Collected material:
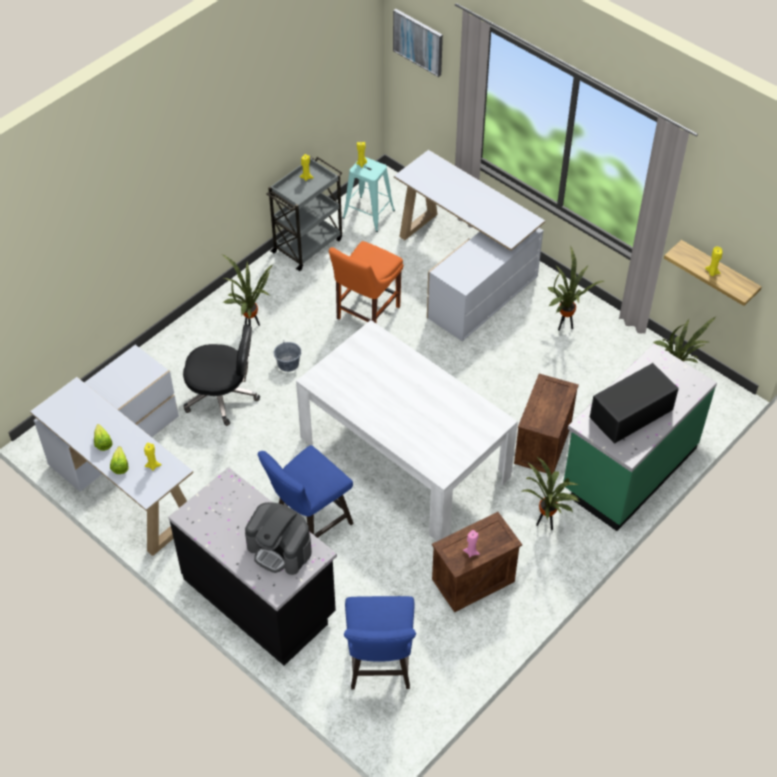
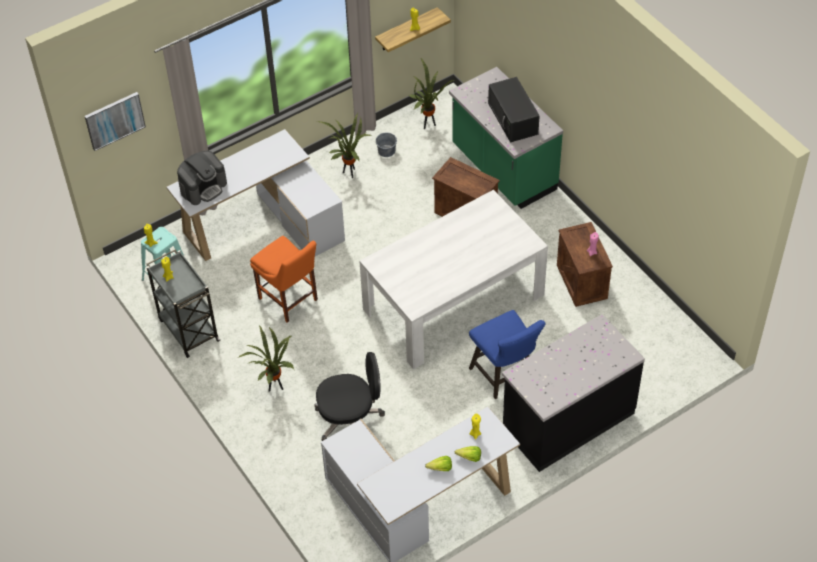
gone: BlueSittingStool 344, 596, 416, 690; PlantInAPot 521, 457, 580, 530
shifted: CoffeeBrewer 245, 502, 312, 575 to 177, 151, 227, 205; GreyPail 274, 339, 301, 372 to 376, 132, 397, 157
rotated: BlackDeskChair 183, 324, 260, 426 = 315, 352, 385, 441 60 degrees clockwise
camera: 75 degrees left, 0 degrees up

Exercise aim:
Retype the listing exactly and drop the pictures.

Answer space:
gone: BlueSittingStool 344, 596, 416, 690; PlantInAPot 521, 457, 580, 530
shifted: CoffeeBrewer 245, 502, 312, 575 to 177, 151, 227, 205; GreyPail 274, 339, 301, 372 to 376, 132, 397, 157
rotated: BlackDeskChair 183, 324, 260, 426 = 315, 352, 385, 441 60 degrees clockwise
camera: 75 degrees left, 0 degrees up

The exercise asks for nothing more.